**Passage provided**.

-=-=-

By: Jothi Ramaswamy Date: 12/23/15
ThinkSTEAM: Tell me about yourself and how Ears for Years started?
Grace: My name is Grace O’Brien and I am a freshman at Stanford University. I’m the youngest of three girls. My family is my rock, my main support through everything I do. Since I was very little, my main extracurricular activity has been theater. One summer I was given the opportunity to be a teacher for a play at a deaf theater company. My dad had just been diagnosed with a brain tumor and underwent some permanent hearing loss, so I thought it was a great opportunity for me to get involved in something that had personally affected me, while also teaching something I love: theater. Many of the children in the program had just been fitted with hearings or cochlear implants, and I saw how much progress they made with their speaking and communication skills over the summer. It was then that I realized hearing aids can be crucial for the development and learning of many deaf children, and I wanted to help other kids who couldn’t afford them. Many hearing aids have batteries that cost up to a dollar a week, a fee many families in developing countries can’t pay, so I knew I had to come up with another solution. That’s when I decided to use solar-powered hearing aids – they are sustainable, eco-friendly, and affordable. I saw a problem, found a solution, and that’s when Ears for Years was born.
ThinkSTEAM: What are some of the hurdles and obstacles you faced with Ears for Years?
Grace: Being a teenager and running a nonprofit comes with many hurdles because I have to balance all the regular “teenage stuff” along with Ears for Years. I have to make time for school work, which is always my first priority, family and friends, other activities, as well as all the Ears for Years business: traveling, fundraising, and so much more. Making time for everything can be a bit overwhelming, but I love it!
Grace: I’ve fit over 200 children in five different countries with hearing aids. I’ve also won different awards, such as the Gloria Barron Prize for Young Heroes and President Bush’s Points of Light award.
ThinkSTEAM: What do you hope to achieve with Ears for Years in the future?
Grace: I hope that I can continue to help deaf and hard-of-hearing children around the world through hearing aids, as well as through other methods. I want to educate more communities on deaf culture. By spreading the word and fighting for people with disabilities, I hope I can find ways to convice countries that don’t already have accommodations to implement programs and accommodations for children with disabilities.

-=-=-

**Input data**.
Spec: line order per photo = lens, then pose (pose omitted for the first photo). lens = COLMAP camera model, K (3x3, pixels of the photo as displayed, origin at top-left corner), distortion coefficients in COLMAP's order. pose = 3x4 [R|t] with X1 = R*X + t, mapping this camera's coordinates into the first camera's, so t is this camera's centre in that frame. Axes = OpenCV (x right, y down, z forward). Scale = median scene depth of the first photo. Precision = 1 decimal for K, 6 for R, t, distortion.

-=-=-

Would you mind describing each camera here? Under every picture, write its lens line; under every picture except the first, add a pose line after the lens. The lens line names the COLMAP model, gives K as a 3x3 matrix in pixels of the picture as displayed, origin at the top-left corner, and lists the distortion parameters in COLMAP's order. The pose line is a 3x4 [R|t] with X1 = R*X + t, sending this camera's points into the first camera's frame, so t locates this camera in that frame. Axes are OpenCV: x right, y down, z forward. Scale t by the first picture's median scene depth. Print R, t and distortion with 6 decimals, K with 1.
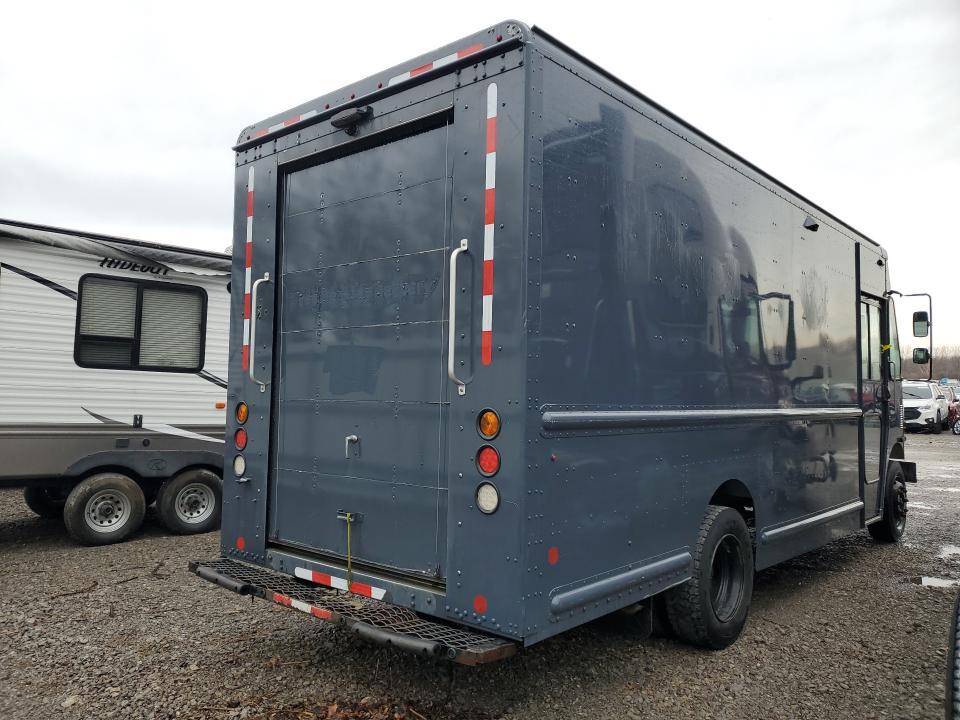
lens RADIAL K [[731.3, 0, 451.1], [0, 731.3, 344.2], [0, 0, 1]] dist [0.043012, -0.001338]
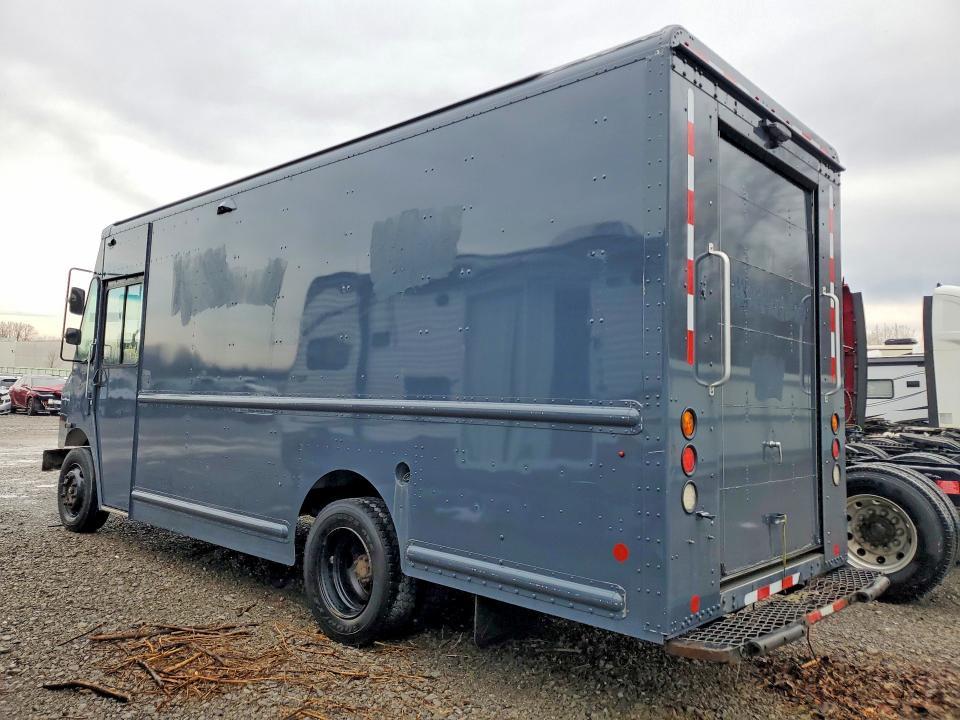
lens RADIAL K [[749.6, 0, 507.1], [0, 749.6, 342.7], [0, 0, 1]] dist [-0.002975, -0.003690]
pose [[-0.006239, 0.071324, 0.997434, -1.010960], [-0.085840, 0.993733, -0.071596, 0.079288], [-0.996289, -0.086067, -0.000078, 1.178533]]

-=-=-

**Work request A**. From the Ears for Years interview, extract the stretch from "Grace: Being a" through "of Light award.".
**Work request B**. Summarize the Ears for Years interview in two sentences.
**Work request C**. According to the Ears for Years interview, what qualities of solar-powered hearing aids led Grace to choose them? List every one.

**Response area A**.
Grace: Being a teenager and running a nonprofit comes with many hurdles because I have to balance all the regular “teenage stuff” along with Ears for Years. I have to make time for school work, which is always my first priority, family and friends, other activities, as well as all the Ears for Years business: traveling, fundraising, and so much more. Making time for everything can be a bit overwhelming, but I love it!
Grace: I’ve fit over 200 children in five different countries with hearing aids. I’ve also won different awards, such as the Gloria Barron Prize for Young Heroes and President Bush’s Points of Light award.

**Response area B**. Grace O'Brien, a Stanford freshman, started Ears for Years after teaching theater at a deaf theater company and seeing how much the children there progressed. Because battery costs are too high for many families in developing countries, she chose solar-powered hearing aids; she has fit over 200 children in five countries and hopes to keep helping deaf and hard-of-hearing children and to educate communities on deaf culture.

**Response area C**.
- Sustainable
- Eco-friendly
- Affordable